[Items from a data source]
* * * *
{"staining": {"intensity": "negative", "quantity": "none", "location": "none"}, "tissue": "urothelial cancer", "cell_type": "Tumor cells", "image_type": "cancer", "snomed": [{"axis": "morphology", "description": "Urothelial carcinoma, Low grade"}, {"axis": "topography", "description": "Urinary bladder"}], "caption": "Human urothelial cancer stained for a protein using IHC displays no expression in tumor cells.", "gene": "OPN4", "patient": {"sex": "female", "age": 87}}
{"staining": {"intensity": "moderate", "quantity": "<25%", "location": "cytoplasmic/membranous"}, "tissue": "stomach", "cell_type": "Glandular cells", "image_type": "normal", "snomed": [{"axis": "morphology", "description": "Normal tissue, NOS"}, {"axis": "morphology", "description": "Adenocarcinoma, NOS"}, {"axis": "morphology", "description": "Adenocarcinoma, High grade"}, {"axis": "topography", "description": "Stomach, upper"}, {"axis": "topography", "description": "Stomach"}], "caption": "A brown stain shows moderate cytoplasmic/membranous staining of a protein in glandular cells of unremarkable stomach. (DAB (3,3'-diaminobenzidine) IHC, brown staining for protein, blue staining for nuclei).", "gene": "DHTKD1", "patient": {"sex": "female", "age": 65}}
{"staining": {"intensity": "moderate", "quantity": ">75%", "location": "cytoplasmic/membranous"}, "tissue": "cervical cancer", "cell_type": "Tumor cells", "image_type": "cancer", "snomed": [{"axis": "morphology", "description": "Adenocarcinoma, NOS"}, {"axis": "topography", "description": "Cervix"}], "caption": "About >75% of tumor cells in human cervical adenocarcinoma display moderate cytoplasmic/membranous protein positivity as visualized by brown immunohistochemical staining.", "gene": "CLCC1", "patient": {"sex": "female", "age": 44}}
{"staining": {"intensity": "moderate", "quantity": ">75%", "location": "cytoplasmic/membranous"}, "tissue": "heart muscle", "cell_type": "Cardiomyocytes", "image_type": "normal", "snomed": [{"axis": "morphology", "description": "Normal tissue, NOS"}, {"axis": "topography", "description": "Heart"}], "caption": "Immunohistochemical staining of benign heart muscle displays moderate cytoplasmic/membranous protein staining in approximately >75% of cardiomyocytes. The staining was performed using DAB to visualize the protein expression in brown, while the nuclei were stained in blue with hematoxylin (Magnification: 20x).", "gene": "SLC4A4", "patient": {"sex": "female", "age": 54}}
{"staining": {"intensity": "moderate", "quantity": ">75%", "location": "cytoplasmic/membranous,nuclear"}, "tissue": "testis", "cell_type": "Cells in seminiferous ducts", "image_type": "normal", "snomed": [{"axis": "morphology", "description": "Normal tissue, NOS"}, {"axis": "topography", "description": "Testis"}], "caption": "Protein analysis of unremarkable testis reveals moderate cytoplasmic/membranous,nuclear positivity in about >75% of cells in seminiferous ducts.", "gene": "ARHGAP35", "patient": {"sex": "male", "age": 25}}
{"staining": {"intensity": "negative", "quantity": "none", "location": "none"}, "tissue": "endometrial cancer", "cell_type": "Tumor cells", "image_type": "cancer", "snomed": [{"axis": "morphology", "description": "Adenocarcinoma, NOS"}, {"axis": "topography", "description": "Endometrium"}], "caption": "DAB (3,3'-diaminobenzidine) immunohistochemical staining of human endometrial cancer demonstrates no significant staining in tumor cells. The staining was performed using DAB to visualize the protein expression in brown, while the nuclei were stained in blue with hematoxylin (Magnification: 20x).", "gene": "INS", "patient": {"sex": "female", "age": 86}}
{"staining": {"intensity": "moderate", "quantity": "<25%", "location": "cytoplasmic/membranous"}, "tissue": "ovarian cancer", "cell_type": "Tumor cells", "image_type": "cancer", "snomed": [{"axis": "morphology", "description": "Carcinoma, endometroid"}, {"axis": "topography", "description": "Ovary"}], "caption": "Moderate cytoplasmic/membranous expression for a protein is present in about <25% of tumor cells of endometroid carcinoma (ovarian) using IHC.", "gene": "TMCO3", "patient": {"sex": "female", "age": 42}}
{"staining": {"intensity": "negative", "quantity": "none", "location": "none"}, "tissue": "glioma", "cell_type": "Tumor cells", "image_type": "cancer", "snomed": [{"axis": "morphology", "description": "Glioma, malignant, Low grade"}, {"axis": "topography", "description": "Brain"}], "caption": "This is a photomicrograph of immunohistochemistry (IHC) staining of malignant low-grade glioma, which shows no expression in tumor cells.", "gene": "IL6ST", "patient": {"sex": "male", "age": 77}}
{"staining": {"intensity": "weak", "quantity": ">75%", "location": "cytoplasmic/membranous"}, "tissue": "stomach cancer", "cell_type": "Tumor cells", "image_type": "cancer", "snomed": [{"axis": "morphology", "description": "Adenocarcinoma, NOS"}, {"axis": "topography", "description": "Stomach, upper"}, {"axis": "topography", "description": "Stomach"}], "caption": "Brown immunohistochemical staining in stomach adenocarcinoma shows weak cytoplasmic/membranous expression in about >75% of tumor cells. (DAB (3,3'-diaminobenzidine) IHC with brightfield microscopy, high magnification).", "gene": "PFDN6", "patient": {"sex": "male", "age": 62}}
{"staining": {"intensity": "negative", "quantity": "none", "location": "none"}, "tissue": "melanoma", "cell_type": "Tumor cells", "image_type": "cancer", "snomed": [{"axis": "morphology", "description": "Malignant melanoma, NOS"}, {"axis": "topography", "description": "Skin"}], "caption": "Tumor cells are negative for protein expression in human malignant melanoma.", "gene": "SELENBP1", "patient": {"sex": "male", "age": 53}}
* * * *
Restate the data above in full, keeping every word as it is.

_Reply_
{"staining": {"intensity": "negative", "quantity": "none", "location": "none"}, "tissue": "urothelial cancer", "cell_type": "Tumor cells", "image_type": "cancer", "snomed": [{"axis": "morphology", "description": "Urothelial carcinoma, Low grade"}, {"axis": "topography", "description": "Urinary bladder"}], "caption": "Human urothelial cancer stained for a protein using IHC displays no expression in tumor cells.", "gene": "OPN4", "patient": {"sex": "female", "age": 87}}
{"staining": {"intensity": "moderate", "quantity": "<25%", "location": "cytoplasmic/membranous"}, "tissue": "stomach", "cell_type": "Glandular cells", "image_type": "normal", "snomed": [{"axis": "morphology", "description": "Normal tissue, NOS"}, {"axis": "morphology", "description": "Adenocarcinoma, NOS"}, {"axis": "morphology", "description": "Adenocarcinoma, High grade"}, {"axis": "topography", "description": "Stomach, upper"}, {"axis": "topography", "description": "Stomach"}], "caption": "A brown stain shows moderate cytoplasmic/membranous staining of a protein in glandular cells of unremarkable stomach. (DAB (3,3'-diaminobenzidine) IHC, brown staining for protein, blue staining for nuclei).", "gene": "DHTKD1", "patient": {"sex": "female", "age": 65}}
{"staining": {"intensity": "moderate", "quantity": ">75%", "location": "cytoplasmic/membranous"}, "tissue": "cervical cancer", "cell_type": "Tumor cells", "image_type": "cancer", "snomed": [{"axis": "morphology", "description": "Adenocarcinoma, NOS"}, {"axis": "topography", "description": "Cervix"}], "caption": "About >75% of tumor cells in human cervical adenocarcinoma display moderate cytoplasmic/membranous protein positivity as visualized by brown immunohistochemical staining.", "gene": "CLCC1", "patient": {"sex": "female", "age": 44}}
{"staining": {"intensity": "moderate", "quantity": ">75%", "location": "cytoplasmic/membranous"}, "tissue": "heart muscle", "cell_type": "Cardiomyocytes", "image_type": "normal", "snomed": [{"axis": "morphology", "description": "Normal tissue, NOS"}, {"axis": "topography", "description": "Heart"}], "caption": "Immunohistochemical staining of benign heart muscle displays moderate cytoplasmic/membranous protein staining in approximately >75% of cardiomyocytes. The staining was performed using DAB to visualize the protein expression in brown, while the nuclei were stained in blue with hematoxylin (Magnification: 20x).", "gene": "SLC4A4", "patient": {"sex": "female", "age": 54}}
{"staining": {"intensity": "moderate", "quantity": ">75%", "location": "cytoplasmic/membranous,nuclear"}, "tissue": "testis", "cell_type": "Cells in seminiferous ducts", "image_type": "normal", "snomed": [{"axis": "morphology", "description": "Normal tissue, NOS"}, {"axis": "topography", "description": "Testis"}], "caption": "Protein analysis of unremarkable testis reveals moderate cytoplasmic/membranous,nuclear positivity in about >75% of cells in seminiferous ducts.", "gene": "ARHGAP35", "patient": {"sex": "male", "age": 25}}
{"staining": {"intensity": "negative", "quantity": "none", "location": "none"}, "tissue": "endometrial cancer", "cell_type": "Tumor cells", "image_type": "cancer", "snomed": [{"axis": "morphology", "description": "Adenocarcinoma, NOS"}, {"axis": "topography", "description": "Endometrium"}], "caption": "DAB (3,3'-diaminobenzidine) immunohistochemical staining of human endometrial cancer demonstrates no significant staining in tumor cells. The staining was performed using DAB to visualize the protein expression in brown, while the nuclei were stained in blue with hematoxylin (Magnification: 20x).", "gene": "INS", "patient": {"sex": "female", "age": 86}}
{"staining": {"intensity": "moderate", "quantity": "<25%", "location": "cytoplasmic/membranous"}, "tissue": "ovarian cancer", "cell_type": "Tumor cells", "image_type": "cancer", "snomed": [{"axis": "morphology", "description": "Carcinoma, endometroid"}, {"axis": "topography", "description": "Ovary"}], "caption": "Moderate cytoplasmic/membranous expression for a protein is present in about <25% of tumor cells of endometroid carcinoma (ovarian) using IHC.", "gene": "TMCO3", "patient": {"sex": "female", "age": 42}}
{"staining": {"intensity": "negative", "quantity": "none", "location": "none"}, "tissue": "glioma", "cell_type": "Tumor cells", "image_type": "cancer", "snomed": [{"axis": "morphology", "description": "Glioma, malignant, Low grade"}, {"axis": "topography", "description": "Brain"}], "caption": "This is a photomicrograph of immunohistochemistry (IHC) staining of malignant low-grade glioma, which shows no expression in tumor cells.", "gene": "IL6ST", "patient": {"sex": "male", "age": 77}}
{"staining": {"intensity": "weak", "quantity": ">75%", "location": "cytoplasmic/membranous"}, "tissue": "stomach cancer", "cell_type": "Tumor cells", "image_type": "cancer", "snomed": [{"axis": "morphology", "description": "Adenocarcinoma, NOS"}, {"axis": "topography", "description": "Stomach, upper"}, {"axis": "topography", "description": "Stomach"}], "caption": "Brown immunohistochemical staining in stomach adenocarcinoma shows weak cytoplasmic/membranous expression in about >75% of tumor cells. (DAB (3,3'-diaminobenzidine) IHC with brightfield microscopy, high magnification).", "gene": "PFDN6", "patient": {"sex": "male", "age": 62}}
{"staining": {"intensity": "negative", "quantity": "none", "location": "none"}, "tissue": "melanoma", "cell_type": "Tumor cells", "image_type": "cancer", "snomed": [{"axis": "morphology", "description": "Malignant melanoma, NOS"}, {"axis": "topography", "description": "Skin"}], "caption": "Tumor cells are negative for protein expression in human malignant melanoma.", "gene": "SELENBP1", "patient": {"sex": "male", "age": 53}}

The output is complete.